Applicable depuis le 1er novembre, l’accord élaboré par un Conseil officiellement constitué de représentants des salariés et des employeurs a fait passer le salaire minimum à 3000 takas mensuels – 30 euros -. Une révision pourtant loin de satisfaire les ouvriers du textile qui, malgré tout, restent les moins bien payés d’Asie : l’Asia Floor Wage7 estime à 144 euros mensuel (10 000 takas) le revenu minimum vital, 5 000 takas suffisant à peine pour une personne sans charge familiale. Certains craignent par ailleurs que cette nouvelle législation ne soit pas mieux respectée que les précédentes, de nombreuses usines tardent en effet à l’appliquer. La grogne contre les bas salaires persiste et le sang continue à couler dans les faubourgs de Dacca et de Chittagong: en décembre dernier, selon la police, on relevait quatre morts lors de violentes manifestations, une trentaine selon les associations de défense des ouvriers.

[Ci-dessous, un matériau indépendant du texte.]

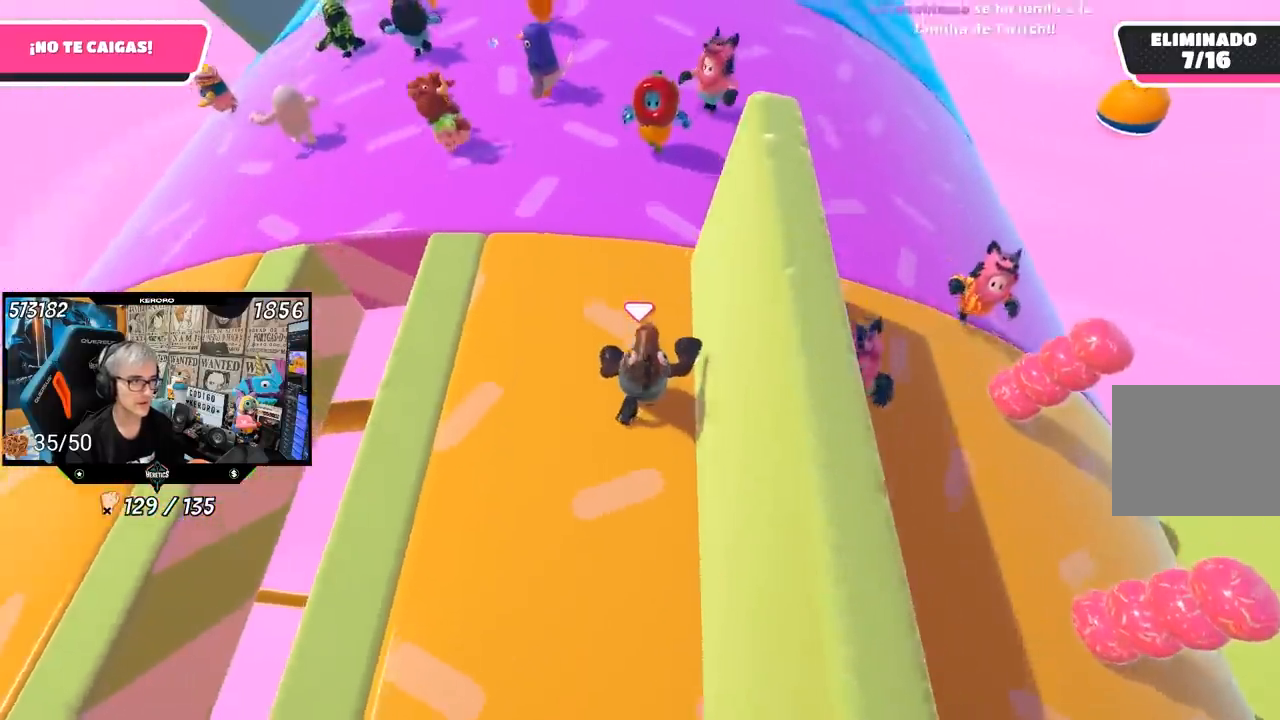
{"buttons": [], "left_stick": "up-left", "right_stick": "right", "events": [[33, "right_stick", "down"], [200, "right_stick", "down-right"], [250, "left_stick", "up-left"], [367, "right_stick", "right"]]}
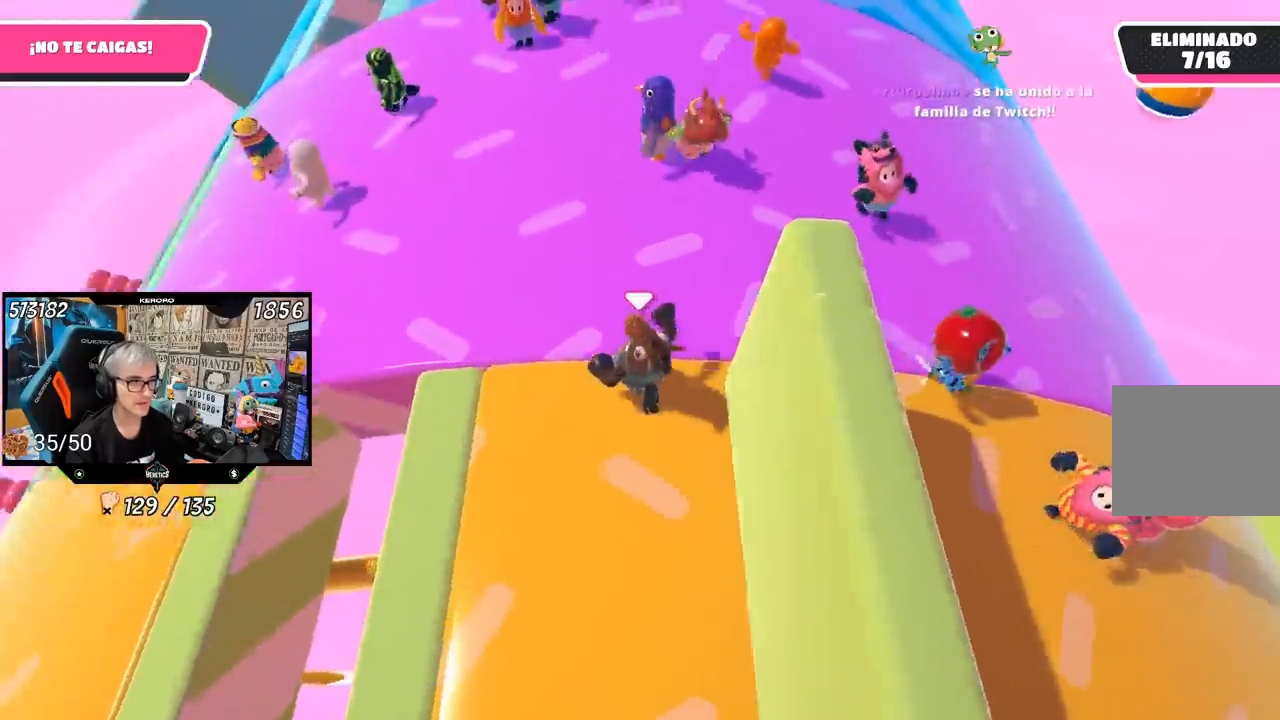
{"buttons": [], "left_stick": "up", "right_stick": "center", "events": [[267, "right_stick", "up-right"], [300, "left_stick", "up"], [500, "right_stick", "center"]]}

Au cours des négociations, les leaders des grèves ainsi que les délégués indépendants n’ont pas eu leur mot à dire : arrêtés, menacés, ils ont été écartés du dialogue avant qu’un fantoche ne les remplace. Bien que le Bangladesh ait ratifié dès 1967 la convention de 1948 sur la liberté syndicale et la protection du droit syndical, « de très rares organisations de défense des travailleurs reçoivent l’accréditation officielle. Celles qui la reçoivent sont de mèche avec le gouvernement et les employeurs. Quant aux autres, elles vivotent dans l’ombre, sous la terminologie vague d’“association de travailleurs”, et subissent un harcèlement permanent. Les travailleurs sont fermement dissuadés de les rejoindre », explique M. Faiezul Hakim, président de l’Union fédérale du commerce au Bangladesh. Mme Mishu Moshrefa, présidente du Garment Workers Unity Forum (GWUF) et première femme à diriger une organisation de défense des ouvrières du textile, a été arrêtée en décembre 2010. Sa popularité exaspère le gouvernement, qui l’a déjà fait emprisonner à plusieurs reprises, en l’accusant d’entente avec un ennemi extérieur, et l’empêche de communiquer avec la presse étrangère.
Le Bangladesh vend un milliard de tee-shirts par an aux pays de l’UE et y exporte 85 % de ses produits textiles. Il a profité du Système général de préférence tarifaire de l’Union, qui donne aux pays les moins développés un accès préférentiel unilatéral – sans taxes – au marché communautaire.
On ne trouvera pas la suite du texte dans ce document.